Solving computationally complex tasks is a challenge and a central activity in data profiling. This involves primarily the discovery of metadata in many gigabyte-sized datasets, which is why algorithms developed for this purpose need to be efficient and robust. Because data profiling offers such a plethora of challenging, yet unsolved tasks, I have chosen it as my primary research area. I am in particular interested in the discovery of data dependencies, such as inclusion dependencies, unique column combinations, functional dependencies, order dependencies, matching dependencies, and many more.
Data is one of the most important assets in any company. Therefore, it is crucial to ensure its quality and reliability. Data cleansing and data profiling are two essential tasks that - if performed correctly and frequently - help to guarantee data fitness. In this area, I am particularly interested in (semi-)automatic duplicate detection methods and normalization techniques as well as their efficient implementation.

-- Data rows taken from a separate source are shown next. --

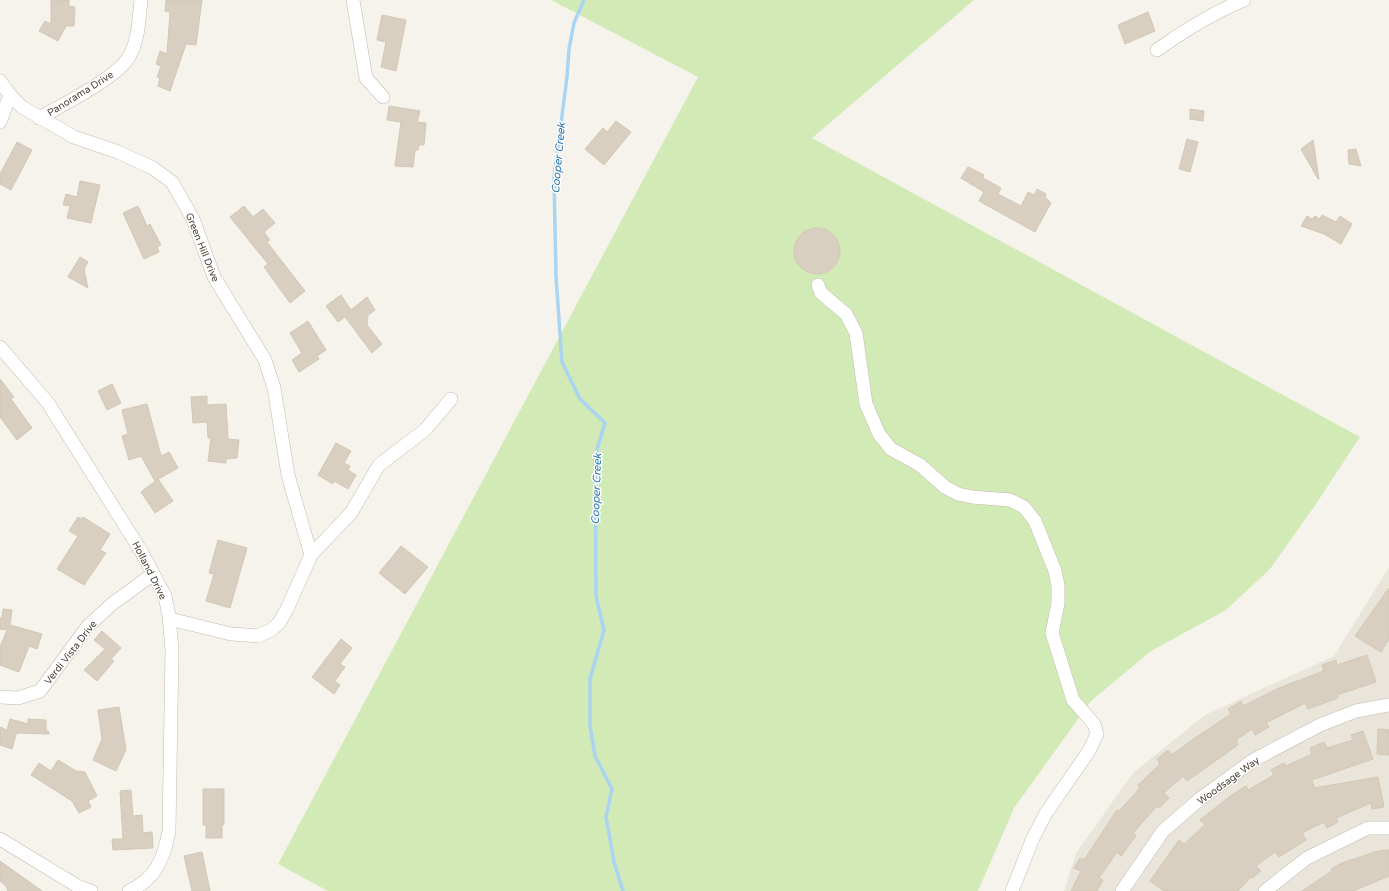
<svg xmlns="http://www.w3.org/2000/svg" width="1389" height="891" viewBox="0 0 1389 891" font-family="'Varela Round',sans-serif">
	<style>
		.residential { fill: #eae5da }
		.green { fill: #d2eab5 }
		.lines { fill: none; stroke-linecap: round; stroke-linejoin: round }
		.stream { stroke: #a9d4f2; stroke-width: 3.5 }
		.building { fill: #d8cfc1; stroke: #d3c7b4 }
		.minor-casing { stroke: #c2bbae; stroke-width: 14 }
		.minor { stroke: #fff; stroke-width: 13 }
		.labels { text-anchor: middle; stroke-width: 3; stroke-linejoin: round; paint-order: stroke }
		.street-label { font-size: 10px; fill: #4b4439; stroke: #fff }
		.water-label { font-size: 11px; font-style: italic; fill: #2e7ab2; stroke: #fff }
	</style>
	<rect width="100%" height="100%" fill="#f6f3ec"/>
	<polygon class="residential" points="1389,567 1389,891 1064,891 1076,853 1133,773 1205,715 1334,656"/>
	<polygon class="green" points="551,0 974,0 812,138 1360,437 1316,504 1270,569 1226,610 1151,651 1091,701 1014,808 978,891 328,891 278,864 698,77"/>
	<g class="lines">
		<polyline class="stream" points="584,0 574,23 569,49 567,77 554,177 556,277 562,362 580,399 605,423 595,456 596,596 604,630 590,679 590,726 595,756 612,789 606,817 614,862 623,891"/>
	</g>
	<g class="building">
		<polygon points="51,0 69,0 69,6 75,7 74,26 66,26 58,41 39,31 45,21 51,24"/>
		<polygon points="166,0 202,0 196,45 186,44 170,91 158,86 160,78 157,77 161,66 156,64 160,51 167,54 170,12 165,11"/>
		<polygon points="1148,12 1155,31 1125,44 1118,25"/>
		<polygon points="382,15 406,20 396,71 381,67 386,42 377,40"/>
		<polygon points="389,106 420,111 417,122 426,123 424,145 419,145 418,150 415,150 413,167 395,166 401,122 387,120"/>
		<polygon points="1190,109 1204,111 1203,121 1190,119"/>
		<polygon points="616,121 631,132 604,165 585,149 603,128 607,132"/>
		<polygon points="1187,139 1198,142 1190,172 1179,169"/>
		<polygon points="1313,140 1319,179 1318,179 1301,149"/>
		<polygon points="17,142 32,150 11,190 0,184 0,174"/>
		<polygon points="1356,149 1361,166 1349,164 1348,150"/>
		<polygon points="968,167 984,175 983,178 1001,188 998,194 1021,206 1028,192 1034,195 1037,189 1046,194 1045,197 1051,203 1035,232 979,201 984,192 961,178"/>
		<polygon points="80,181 100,185 91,223 67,218 70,206 63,205 66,194 77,197"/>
		<polygon points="138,206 147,226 150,224 161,245 157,247 159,252 144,259 123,213"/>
		<polygon points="244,206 253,217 263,209 275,223 264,232 270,240 267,242 305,291 290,303 264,267 268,264 230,217"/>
		<polygon points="1322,215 1336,222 1340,216 1352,224 1341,244 1324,234 1301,226 1307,216 1312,219 1315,216 1320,219"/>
		<circle cx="817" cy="251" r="23"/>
		<polygon points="80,257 88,262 84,269 88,288 68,277"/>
		<polygon points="341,295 351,310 367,297 375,310 368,315 367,325 382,344 372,353 345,317 338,322 326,306"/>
		<polygon points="308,321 326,350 317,356 319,359 299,372 292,360 302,353 290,333"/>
		<polygon points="0,379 14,397 11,399 32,428 17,440 0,417"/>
		<polygon points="112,384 121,403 107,410 98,391"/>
		<polygon points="207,396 207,405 226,404 228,439 239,440 237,458 226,459 226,463 208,461 211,438 208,438 207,422 193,423 191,397"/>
		<polygon points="147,404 161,456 169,452 178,468 155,481 141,456 129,460 122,436 128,434 122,410"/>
		<polygon points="336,443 351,451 344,463 350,466 348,470 356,475 348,489 334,481 333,484 318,475"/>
		<polygon points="158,479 173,501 155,513 141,492"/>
		<polygon points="78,517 81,519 83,517 110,534 100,550 106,553 84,585 57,569 78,536 69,531"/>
		<polygon points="218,540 247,548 230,608 206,601 214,574 209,573"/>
		<polygon points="401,546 428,567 405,594 379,573"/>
		<polygon points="1389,588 1389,639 1381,652 1355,636"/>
		<polygon points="3,609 12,610 10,625 42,634 37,649 29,646 19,672 0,665 0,647 7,630 0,629 0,618 2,618"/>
		<polygon points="102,631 121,648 111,659 114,661 97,681 84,670 105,649 94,640"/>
		<polygon points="341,639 352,648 340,664 345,667 335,681 340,685 334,694 312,677"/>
		<polygon points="1367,655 1376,682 1337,695 1338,698 1308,709 1305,703 1266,723 1269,727 1255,735 1252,729 1236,740 1238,745 1187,781 1183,776 1164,793 1169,798 1159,808 1157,806 1133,833 1136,836 1121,856 1117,852 1099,878 1103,880 1097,891 1071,891 1081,871 1074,868 1080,858 1084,860 1117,810 1119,811 1140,788 1138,785 1160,764 1157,759 1168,750 1172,755 1189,742 1231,714 1228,709 1241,701 1243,706 1279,688 1324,671 1322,665 1336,660 1337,665"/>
		<polygon points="119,707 126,750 116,771 93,760 102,739 98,710"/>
		<polygon points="10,719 28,724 28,719 46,720 46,730 49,732 49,734 19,733 16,734 12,749 0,745 0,727 7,730"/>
		<polygon points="1378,729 1389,730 1389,755 1377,754"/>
		<polygon points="1363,731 1373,759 1312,780 1314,788 1378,777 1384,807 1372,809 1371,803 1336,818 1338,822 1327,828 1324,822 1302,833 1306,840 1279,857 1275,852 1256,866 1261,871 1252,878 1251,877 1238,891 1164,891 1150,881 1179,840 1184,844 1205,825 1200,820 1233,794 1246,786 1248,790 1274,775 1271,770 1284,763 1286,766 1312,754 1310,748 1324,742 1327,748 1353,740 1351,735"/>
		<polygon points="58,760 76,771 85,772 97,796 88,801 91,807 79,813 72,801 31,775 39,763 51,771"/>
		<polygon points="203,789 224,789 224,825 222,824 222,838 206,838 206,825 203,825"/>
		<polygon points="131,790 133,816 142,815 143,833 152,832 153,848 113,850 112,839 123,839 120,791"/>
		<polygon points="1389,850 1389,876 1353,891 1302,891 1332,871 1331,869 1342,863 1378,851"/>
		<polygon points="202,852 210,891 192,891 184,856"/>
		<polygon points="0,861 42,891 8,891 6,886 0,881"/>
	</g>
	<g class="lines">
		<g class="minor-casing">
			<g id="minor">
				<polyline points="353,0 366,78 383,97"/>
				<path d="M1157 50C1185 30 1212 13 1244 0"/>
				<polyline points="0,81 10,95 0,122"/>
				<polyline points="10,95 22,107 74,137 118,152 153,168 172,182 193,219 214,277 265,360 274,388 288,475 311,555 288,607 279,623 271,630 258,636 231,634 170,619"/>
				<path d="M39 118C62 105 119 77 130 55 139 38 139 18 141 0"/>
				<polyline points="818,285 821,293 846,314 856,333 866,404 879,434 891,449 920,465 945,487 958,494 972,497 1010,500 1024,507 1035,521 1055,571 1058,586 1058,603 1052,633 1073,700 1094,724 1097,734 1089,751 1046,813 1033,838 1012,891"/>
				<path d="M0 347 48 403 141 551 165 596 169 616 172 650 169 831C164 858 156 879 129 891"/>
				<polyline points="311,555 351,513 379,465 425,430 451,399"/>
				<polyline points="0,697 18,698 40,691 88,626 112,604 153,574"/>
				<polyline points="0,839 79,887 91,891"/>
				<polyline points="1122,891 1163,831 1200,799 1252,761 1320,725 1356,711 1389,705"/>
				<polyline points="1265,891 1307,858 1368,828 1389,828"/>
			</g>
		</g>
		<use href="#minor" class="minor"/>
	</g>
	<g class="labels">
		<g class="street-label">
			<text transform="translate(80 93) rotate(-32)" y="4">Panorama Drive</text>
			<text transform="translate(203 247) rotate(68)" y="4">Green Hill Drive</text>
			<text transform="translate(150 570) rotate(63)" y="4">Holland Drive</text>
			<text transform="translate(70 652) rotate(-52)" y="4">Verdi Vista Drive</text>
			<text transform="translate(1228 780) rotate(-36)" y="4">Woodsage Way</text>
		</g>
		<g class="water-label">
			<text transform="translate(558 158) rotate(-85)" y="4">Cooper Creek</text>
			<text transform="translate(596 489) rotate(-88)" y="4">Cooper Creek</text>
		</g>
	</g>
</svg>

Parallel and Distributed Systems:
Due to the complexity of many tasks in IT, a clever algorithm alone is often not able to deliver a solution in time. In these cases, parallel and distributed systems are needed. Especially when facing ever larger datasets, i.e., big data, we need to consider technologies such as map-reduce (e.g. Spark and Flink), actors (e.g. Akka), and GPUs (e.g. CUDA and OpenCL) to implement scalability into our solutions.